JustWonders wrote:Quote:"We got a text message from our boys to come down today, but we don't want any trouble," said a young ethnic Lebanese man, Ahmad, who wore a camouflage baseball cap backwards and long baggy shorts with a mobile phone clipped to them.
From Punchbowl, an inland suburb of mainly Lebanese immigrants, Ahmad showed the text message: "All Arabs unite to let the Aussies know we can't be pushed around."
That's from the CNN report posted by ossobuco.
That might be the biggest part of the problem Auistralia is facing. Despite living there, some of the Lebanese immigrants don't feel Australian.
Dunno.
That is a complex one...but I suspect here is somewhat analogous to the US? Do people not talk about being Italian American/Chinese American etc?
Thing is, Sydney is a bit different, perhaps, so I cannot respond for there. They tend to get the really big influxes as each new wave of migration hits, so tensions tend to be very clear at the coal face there, but where I live, Lebanese/Greek/Italian/Vietnamese/Chinese/Malaysian/African etc tend to identify depending on the situation.
Multiculturalism has tended to be the theme here, with culture and traditions being maintained (indeed, often ossifying) as well as broader Oz culture being taken on. Films and books and such lead me to believe that roughly the same occurs in the US?????
Here are some examples:
A young Greek Australian, with traditional parents, will say to me when explaining something about his parents: "Ah, they're Greek, you know...they don't understand me and what I want to do." A young Greek Australian woman, with traditional parents, will say that FAR more vehemently.
Both young people will be ecstatic when Greece wins the soccer, and will loudly proclaim their Greekness.
A friend of mine, whose parents live in Hong Kong, was VERY "Australian" in his outlook....upsetting his parents by his un Chineseness. He married another friend, whose parents migrated from Holland. When they had their first son, the Chinese Oz friend's mother was shocked at how traditional her son suddenly became....."Aieee" she said "You're behaving just like an old Chinaman!!!"
As is common in immigrant countries, the last wave of immigrants is most against the next. A number of Vietnamese Austraians I have come across are vehemently racist re the newer waves of Afghanis, people from the Arab countries, and Africans.
"They are un Australian!!" I have heard them say: "They don't understand Australian ways!"
Next breath, to child: "You can't do that, it's not Vietnamese!"
Where I am, people from Lebanon (many of whom are in their third generation, with the fourth in arms) still identify strongly with Lebanese culture, but go to the footy and have barbies.....
People tend to intermarry a lot in Oz, too.
In my circle, I have two Anglo friends married to Africans, several to Chinese, a number to people who identify as Aboriginal, looooooots of Greek and Italian/Anglo marriages, a couple married to people from Vietnam, Thailand, the Middle East etc.
But.....I know in areas of Sydney racial tensions have been very high, at times.....and elsewhere, I am sure.

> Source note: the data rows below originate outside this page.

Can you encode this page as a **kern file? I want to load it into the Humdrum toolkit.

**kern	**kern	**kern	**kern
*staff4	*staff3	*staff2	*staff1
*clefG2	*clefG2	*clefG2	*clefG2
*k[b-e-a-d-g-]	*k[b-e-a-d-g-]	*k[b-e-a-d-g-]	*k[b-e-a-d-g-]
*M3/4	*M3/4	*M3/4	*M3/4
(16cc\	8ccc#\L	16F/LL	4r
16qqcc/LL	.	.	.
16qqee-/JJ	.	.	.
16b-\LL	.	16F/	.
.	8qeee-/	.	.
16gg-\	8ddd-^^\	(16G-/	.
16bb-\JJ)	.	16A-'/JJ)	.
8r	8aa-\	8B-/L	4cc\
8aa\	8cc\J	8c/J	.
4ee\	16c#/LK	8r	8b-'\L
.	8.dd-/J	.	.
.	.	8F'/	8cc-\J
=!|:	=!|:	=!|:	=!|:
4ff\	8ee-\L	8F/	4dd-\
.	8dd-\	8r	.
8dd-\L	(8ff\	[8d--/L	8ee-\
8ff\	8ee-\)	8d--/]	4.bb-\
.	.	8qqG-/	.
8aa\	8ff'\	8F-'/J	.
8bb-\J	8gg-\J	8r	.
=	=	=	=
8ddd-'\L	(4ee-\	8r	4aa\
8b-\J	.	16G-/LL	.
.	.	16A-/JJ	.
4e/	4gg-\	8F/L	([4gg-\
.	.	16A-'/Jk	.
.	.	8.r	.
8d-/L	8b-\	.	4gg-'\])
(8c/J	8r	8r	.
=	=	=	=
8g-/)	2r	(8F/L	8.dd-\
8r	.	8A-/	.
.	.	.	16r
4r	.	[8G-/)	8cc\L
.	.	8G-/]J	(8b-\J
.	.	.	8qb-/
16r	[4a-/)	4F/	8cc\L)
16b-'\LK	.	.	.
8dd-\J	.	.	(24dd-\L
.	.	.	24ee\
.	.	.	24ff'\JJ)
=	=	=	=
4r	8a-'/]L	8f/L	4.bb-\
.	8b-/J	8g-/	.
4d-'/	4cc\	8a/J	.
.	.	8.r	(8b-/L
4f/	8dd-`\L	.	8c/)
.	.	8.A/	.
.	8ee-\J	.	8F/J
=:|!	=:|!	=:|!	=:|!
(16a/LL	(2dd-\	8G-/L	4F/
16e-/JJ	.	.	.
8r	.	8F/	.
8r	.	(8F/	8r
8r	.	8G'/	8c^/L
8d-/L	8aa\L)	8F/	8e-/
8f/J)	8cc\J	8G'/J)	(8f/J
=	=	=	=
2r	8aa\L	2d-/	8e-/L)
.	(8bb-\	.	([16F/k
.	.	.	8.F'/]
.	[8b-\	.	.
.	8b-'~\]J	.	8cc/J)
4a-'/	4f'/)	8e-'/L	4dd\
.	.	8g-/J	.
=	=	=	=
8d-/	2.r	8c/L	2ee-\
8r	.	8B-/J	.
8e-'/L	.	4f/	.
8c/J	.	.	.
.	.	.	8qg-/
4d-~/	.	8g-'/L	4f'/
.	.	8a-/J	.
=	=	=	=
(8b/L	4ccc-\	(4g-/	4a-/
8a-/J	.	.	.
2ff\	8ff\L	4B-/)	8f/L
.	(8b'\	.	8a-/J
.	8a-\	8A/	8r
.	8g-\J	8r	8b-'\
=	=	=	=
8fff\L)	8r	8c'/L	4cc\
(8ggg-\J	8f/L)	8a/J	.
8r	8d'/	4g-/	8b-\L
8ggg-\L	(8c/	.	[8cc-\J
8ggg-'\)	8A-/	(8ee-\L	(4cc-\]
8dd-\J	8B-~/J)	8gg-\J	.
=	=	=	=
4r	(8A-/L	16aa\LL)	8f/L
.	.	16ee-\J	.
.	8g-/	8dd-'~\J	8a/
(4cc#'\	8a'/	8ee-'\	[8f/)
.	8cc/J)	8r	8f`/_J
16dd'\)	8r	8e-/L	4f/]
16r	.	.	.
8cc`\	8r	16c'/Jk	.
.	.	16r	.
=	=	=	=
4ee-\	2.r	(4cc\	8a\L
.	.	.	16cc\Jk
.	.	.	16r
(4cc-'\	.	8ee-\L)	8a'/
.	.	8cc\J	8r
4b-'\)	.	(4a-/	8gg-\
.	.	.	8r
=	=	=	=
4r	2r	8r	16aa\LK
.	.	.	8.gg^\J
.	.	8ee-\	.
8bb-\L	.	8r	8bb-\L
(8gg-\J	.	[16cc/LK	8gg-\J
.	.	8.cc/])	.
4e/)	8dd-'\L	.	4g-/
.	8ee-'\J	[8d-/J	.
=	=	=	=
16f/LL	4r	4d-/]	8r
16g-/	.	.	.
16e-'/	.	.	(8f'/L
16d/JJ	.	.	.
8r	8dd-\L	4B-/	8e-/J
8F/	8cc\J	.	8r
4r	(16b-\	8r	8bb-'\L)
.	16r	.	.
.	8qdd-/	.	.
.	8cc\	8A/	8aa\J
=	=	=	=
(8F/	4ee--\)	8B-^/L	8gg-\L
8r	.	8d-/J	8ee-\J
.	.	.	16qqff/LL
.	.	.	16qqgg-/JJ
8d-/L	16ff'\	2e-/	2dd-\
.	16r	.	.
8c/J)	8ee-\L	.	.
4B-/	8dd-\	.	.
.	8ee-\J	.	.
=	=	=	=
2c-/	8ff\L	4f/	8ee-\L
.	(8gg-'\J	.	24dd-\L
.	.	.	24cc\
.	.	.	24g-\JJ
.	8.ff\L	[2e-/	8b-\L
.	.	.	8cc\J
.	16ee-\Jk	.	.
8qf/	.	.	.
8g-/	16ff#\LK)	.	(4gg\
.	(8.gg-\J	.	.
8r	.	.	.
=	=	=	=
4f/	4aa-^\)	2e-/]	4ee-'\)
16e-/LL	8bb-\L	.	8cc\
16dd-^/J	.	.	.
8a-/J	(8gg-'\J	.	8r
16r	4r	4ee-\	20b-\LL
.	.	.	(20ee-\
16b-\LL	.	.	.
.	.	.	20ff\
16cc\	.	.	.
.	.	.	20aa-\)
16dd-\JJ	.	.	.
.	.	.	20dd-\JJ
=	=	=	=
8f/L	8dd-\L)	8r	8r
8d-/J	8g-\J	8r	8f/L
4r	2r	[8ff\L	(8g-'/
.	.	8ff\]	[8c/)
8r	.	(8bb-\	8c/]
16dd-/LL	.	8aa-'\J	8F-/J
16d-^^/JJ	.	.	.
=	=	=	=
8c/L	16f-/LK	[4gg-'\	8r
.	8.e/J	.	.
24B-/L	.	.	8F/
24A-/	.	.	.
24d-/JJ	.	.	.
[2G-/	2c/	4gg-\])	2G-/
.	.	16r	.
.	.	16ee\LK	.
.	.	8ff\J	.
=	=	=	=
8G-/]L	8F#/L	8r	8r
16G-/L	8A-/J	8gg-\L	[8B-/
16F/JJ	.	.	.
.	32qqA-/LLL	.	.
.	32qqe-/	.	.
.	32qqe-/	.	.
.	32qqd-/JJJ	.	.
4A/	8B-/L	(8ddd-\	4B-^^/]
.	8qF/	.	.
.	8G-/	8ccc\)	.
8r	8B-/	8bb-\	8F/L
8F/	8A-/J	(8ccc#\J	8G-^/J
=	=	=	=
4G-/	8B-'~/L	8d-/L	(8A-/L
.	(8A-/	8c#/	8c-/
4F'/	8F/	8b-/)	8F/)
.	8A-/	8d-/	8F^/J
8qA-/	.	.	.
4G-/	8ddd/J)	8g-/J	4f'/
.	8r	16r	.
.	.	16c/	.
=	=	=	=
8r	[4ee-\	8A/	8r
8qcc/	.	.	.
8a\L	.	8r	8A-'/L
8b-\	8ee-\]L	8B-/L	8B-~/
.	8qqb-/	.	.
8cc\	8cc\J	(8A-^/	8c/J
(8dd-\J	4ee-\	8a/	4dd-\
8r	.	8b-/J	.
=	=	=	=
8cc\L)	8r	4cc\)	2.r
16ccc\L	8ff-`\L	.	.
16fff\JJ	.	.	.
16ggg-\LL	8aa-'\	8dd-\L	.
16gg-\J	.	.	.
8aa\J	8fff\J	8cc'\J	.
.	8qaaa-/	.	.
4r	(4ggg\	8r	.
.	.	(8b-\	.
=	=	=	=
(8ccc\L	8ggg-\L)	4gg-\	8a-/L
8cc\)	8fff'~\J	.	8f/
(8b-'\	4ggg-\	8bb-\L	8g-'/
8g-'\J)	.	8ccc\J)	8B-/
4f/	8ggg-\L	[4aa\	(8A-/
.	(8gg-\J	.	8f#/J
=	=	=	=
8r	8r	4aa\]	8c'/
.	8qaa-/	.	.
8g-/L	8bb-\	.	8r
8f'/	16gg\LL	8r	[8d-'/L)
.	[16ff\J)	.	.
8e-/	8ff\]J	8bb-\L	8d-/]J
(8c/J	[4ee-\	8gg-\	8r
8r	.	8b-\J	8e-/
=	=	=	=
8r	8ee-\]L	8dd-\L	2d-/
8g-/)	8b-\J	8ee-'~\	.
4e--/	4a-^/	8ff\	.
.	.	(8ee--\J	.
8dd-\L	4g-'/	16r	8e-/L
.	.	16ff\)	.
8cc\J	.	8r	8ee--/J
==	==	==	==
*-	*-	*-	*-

And Australia has its full share of racist pigs, frank Nazis and other nasty or simply ignorant idiots.....not always Anglo, either. Other cultures are fully as racist as we are....working for years in an Asian restaurant taught me that, if I didn't know already.
So...it sounds like the split is big in Cronulla (and elsewhere no doubt) but the identifying thing can be very benign, too.
An irony in viewing this as racist, exactly, is the fact that the Anglo thugs were actively asking for Pacific Islander people to come and join the bashing, "cos they don't take any ****"......while I have no doubt many of the thugs were frankly racist, I suspect the tensions leading to the riot were more complex than that.